Did you know they make therapeutic music specifically for helping pets to relax? It’s fantastic and a must in my opinion when on the road. I play songs anytime I leave home to help my family members remain calm. If it’s a long car ride, I will use the playlist until they fall asleep. If I leave for work the first few nights, I find the calming music helpful in my absence.
A six-foot lead and an extra collar-
Another learning curve. I was in a major city when Zoe’s collar broke, and she began trotting down the sidewalk along the busy street. Fortunately, she has a fantastic recall, but this unexpected event could have turned tragic. I had another collar in the overnight bag, and we were able to continue our day unscathed. I specify a 6-foot leash because it is the recommended length for owners to maintain safe control while allowing their pups to explore. Longer leads (especially retractable) can cause injury to both the pet and owner and place pets in harmful situations.

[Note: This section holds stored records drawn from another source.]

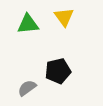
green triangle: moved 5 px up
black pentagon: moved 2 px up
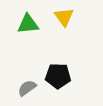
black pentagon: moved 5 px down; rotated 15 degrees clockwise
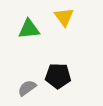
green triangle: moved 1 px right, 5 px down
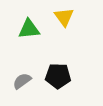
gray semicircle: moved 5 px left, 7 px up
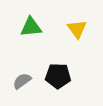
yellow triangle: moved 13 px right, 12 px down
green triangle: moved 2 px right, 2 px up
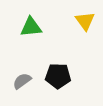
yellow triangle: moved 8 px right, 8 px up
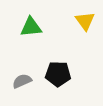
black pentagon: moved 2 px up
gray semicircle: rotated 12 degrees clockwise
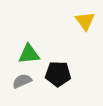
green triangle: moved 2 px left, 27 px down
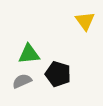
black pentagon: rotated 15 degrees clockwise
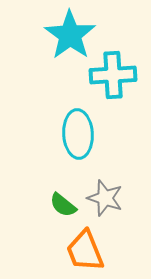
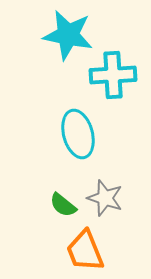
cyan star: moved 2 px left; rotated 24 degrees counterclockwise
cyan ellipse: rotated 12 degrees counterclockwise
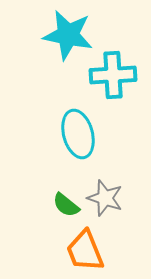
green semicircle: moved 3 px right
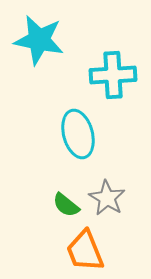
cyan star: moved 29 px left, 5 px down
gray star: moved 2 px right; rotated 12 degrees clockwise
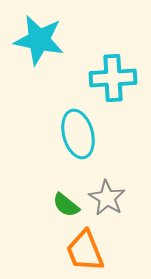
cyan cross: moved 3 px down
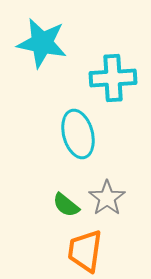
cyan star: moved 3 px right, 3 px down
gray star: rotated 6 degrees clockwise
orange trapezoid: rotated 30 degrees clockwise
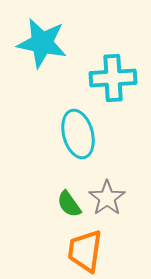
green semicircle: moved 3 px right, 1 px up; rotated 16 degrees clockwise
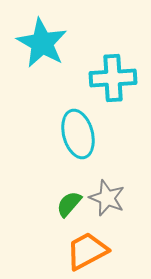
cyan star: rotated 18 degrees clockwise
gray star: rotated 15 degrees counterclockwise
green semicircle: rotated 76 degrees clockwise
orange trapezoid: moved 2 px right; rotated 54 degrees clockwise
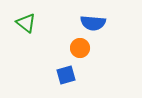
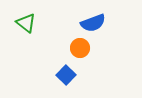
blue semicircle: rotated 25 degrees counterclockwise
blue square: rotated 30 degrees counterclockwise
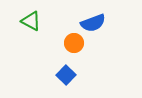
green triangle: moved 5 px right, 2 px up; rotated 10 degrees counterclockwise
orange circle: moved 6 px left, 5 px up
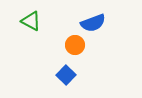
orange circle: moved 1 px right, 2 px down
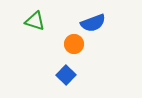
green triangle: moved 4 px right; rotated 10 degrees counterclockwise
orange circle: moved 1 px left, 1 px up
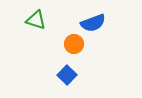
green triangle: moved 1 px right, 1 px up
blue square: moved 1 px right
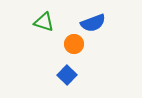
green triangle: moved 8 px right, 2 px down
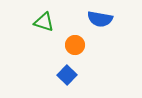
blue semicircle: moved 7 px right, 4 px up; rotated 30 degrees clockwise
orange circle: moved 1 px right, 1 px down
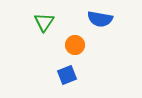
green triangle: rotated 45 degrees clockwise
blue square: rotated 24 degrees clockwise
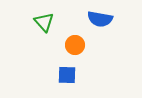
green triangle: rotated 15 degrees counterclockwise
blue square: rotated 24 degrees clockwise
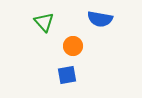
orange circle: moved 2 px left, 1 px down
blue square: rotated 12 degrees counterclockwise
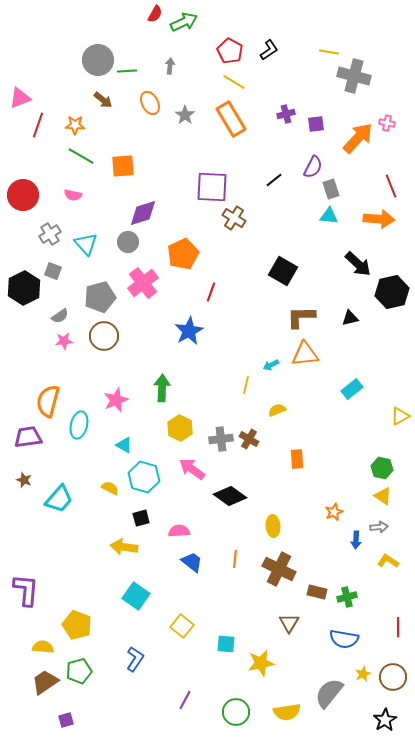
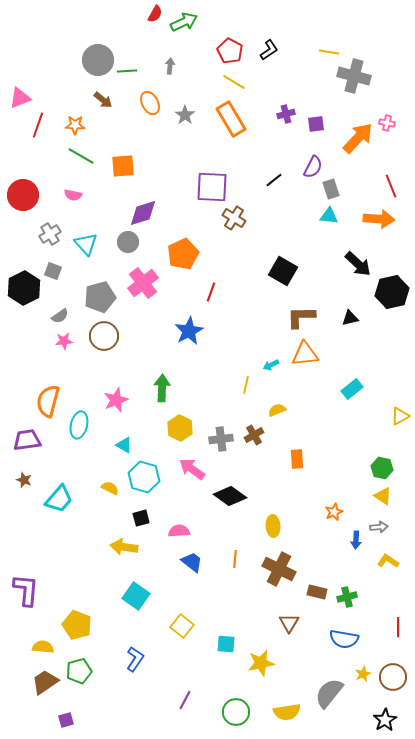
purple trapezoid at (28, 437): moved 1 px left, 3 px down
brown cross at (249, 439): moved 5 px right, 4 px up; rotated 30 degrees clockwise
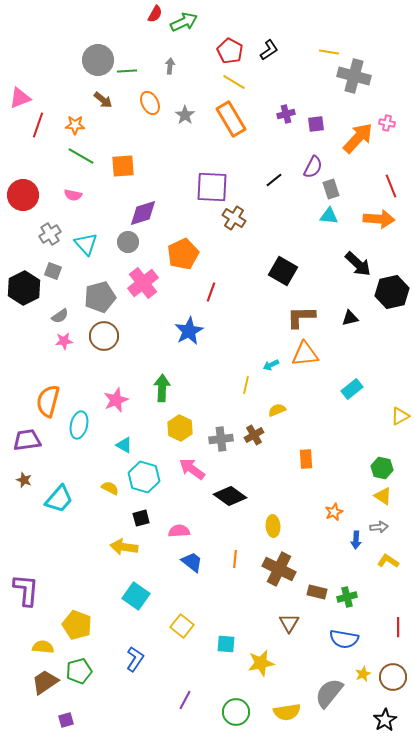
orange rectangle at (297, 459): moved 9 px right
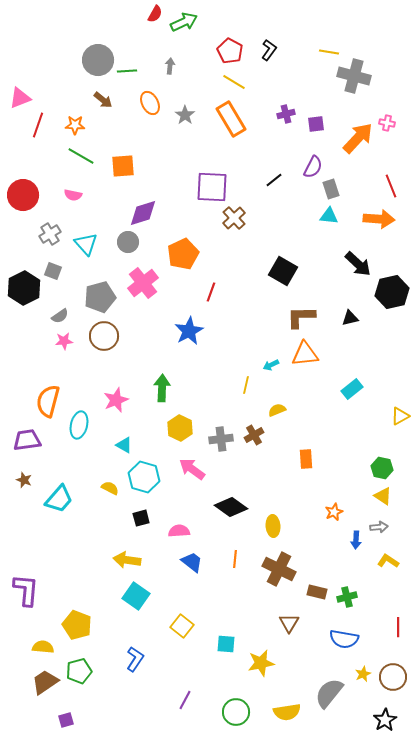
black L-shape at (269, 50): rotated 20 degrees counterclockwise
brown cross at (234, 218): rotated 15 degrees clockwise
black diamond at (230, 496): moved 1 px right, 11 px down
yellow arrow at (124, 547): moved 3 px right, 13 px down
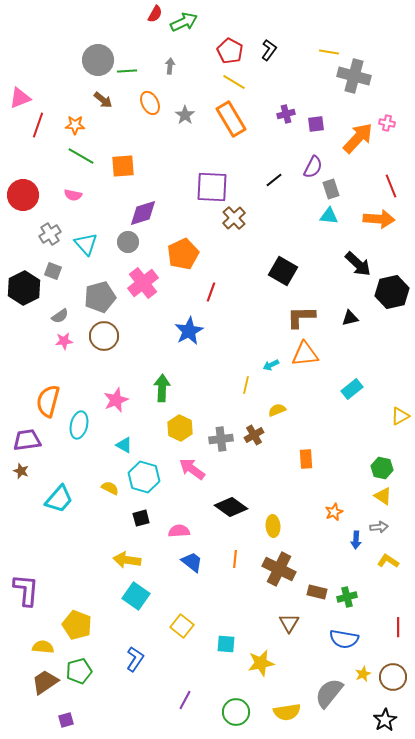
brown star at (24, 480): moved 3 px left, 9 px up
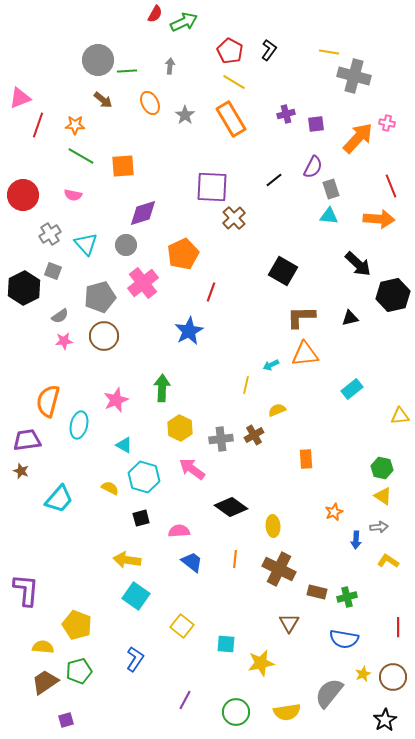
gray circle at (128, 242): moved 2 px left, 3 px down
black hexagon at (392, 292): moved 1 px right, 3 px down
yellow triangle at (400, 416): rotated 24 degrees clockwise
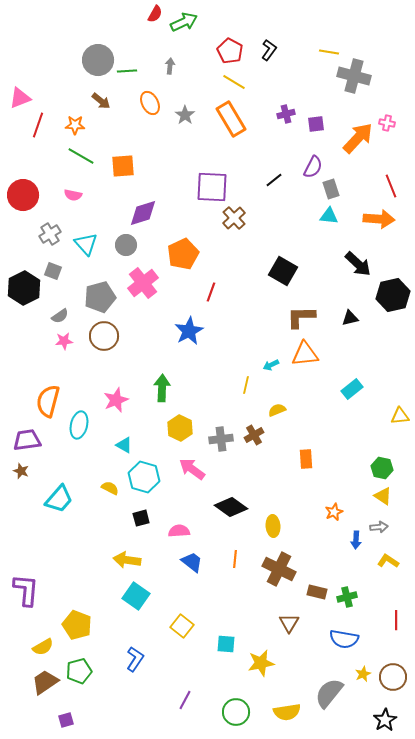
brown arrow at (103, 100): moved 2 px left, 1 px down
red line at (398, 627): moved 2 px left, 7 px up
yellow semicircle at (43, 647): rotated 145 degrees clockwise
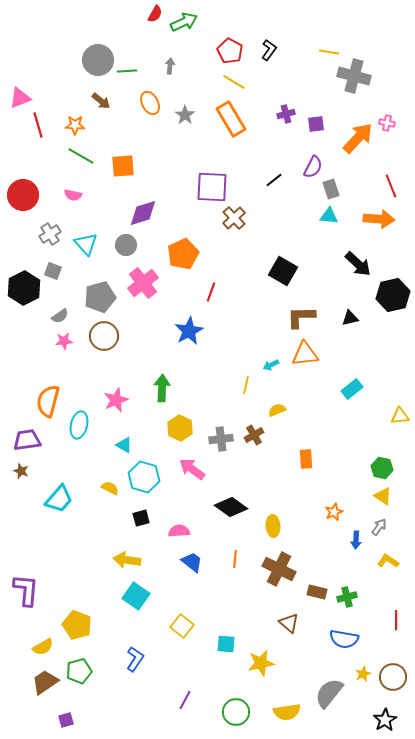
red line at (38, 125): rotated 35 degrees counterclockwise
gray arrow at (379, 527): rotated 48 degrees counterclockwise
brown triangle at (289, 623): rotated 20 degrees counterclockwise
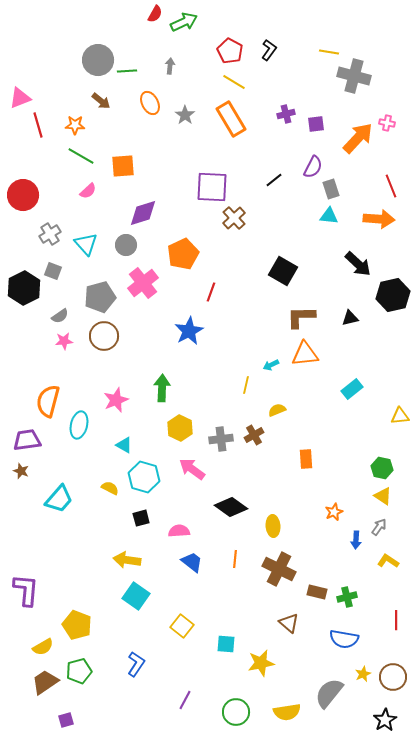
pink semicircle at (73, 195): moved 15 px right, 4 px up; rotated 54 degrees counterclockwise
blue L-shape at (135, 659): moved 1 px right, 5 px down
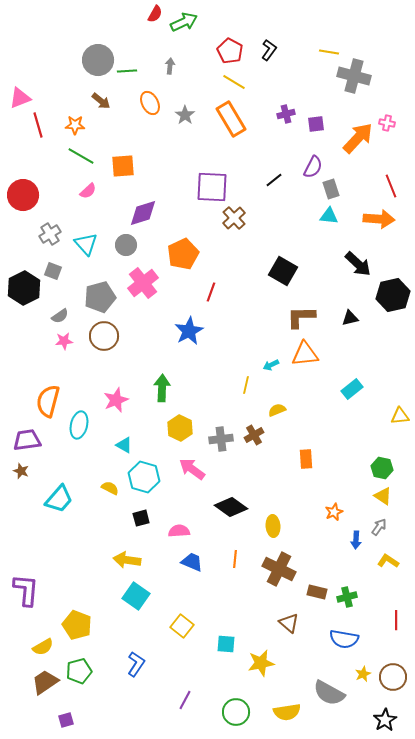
blue trapezoid at (192, 562): rotated 15 degrees counterclockwise
gray semicircle at (329, 693): rotated 100 degrees counterclockwise
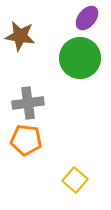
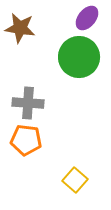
brown star: moved 8 px up
green circle: moved 1 px left, 1 px up
gray cross: rotated 12 degrees clockwise
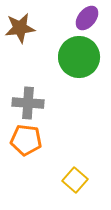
brown star: rotated 16 degrees counterclockwise
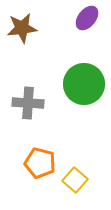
brown star: moved 2 px right
green circle: moved 5 px right, 27 px down
orange pentagon: moved 14 px right, 23 px down; rotated 8 degrees clockwise
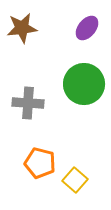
purple ellipse: moved 10 px down
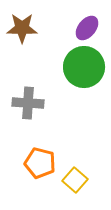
brown star: rotated 8 degrees clockwise
green circle: moved 17 px up
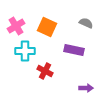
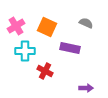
purple rectangle: moved 4 px left, 2 px up
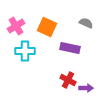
red cross: moved 23 px right, 9 px down
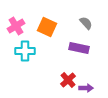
gray semicircle: rotated 24 degrees clockwise
purple rectangle: moved 9 px right
red cross: rotated 21 degrees clockwise
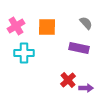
orange square: rotated 24 degrees counterclockwise
cyan cross: moved 1 px left, 2 px down
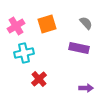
orange square: moved 3 px up; rotated 18 degrees counterclockwise
cyan cross: rotated 12 degrees counterclockwise
red cross: moved 29 px left, 1 px up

Bring along your dog’s “favorite” toy. This may seem like common sense, but designating one toy that your dog enjoys the most to always be present during travel and relocation will help them to associate their new space with home. When we arrive at a new place, I do two things: I unpack their favorite toy, and I give them a new toy as a surprise. Every time we get to a new location, they know that their “favorite” toy will be there, and they will be rewarded for coming to a new space.
And finally… your DOG-
It’s important to work hard to train your dog to a level of obedience that is respectful for others when in public so that all humans and animals can enjoy the day together. I have made a conscious effort to spend my time outside of work with them as much as possible by seeking out pet-friendly restaurants, shopping, parks, and hiking trails. The more I travel with my pups, the more I realize that at the end of the day, they don’t really care what we are doing, just that we are together. The above tips will help keep your pet safe and comfortable, but, ultimately the time you spend with them is what matters most.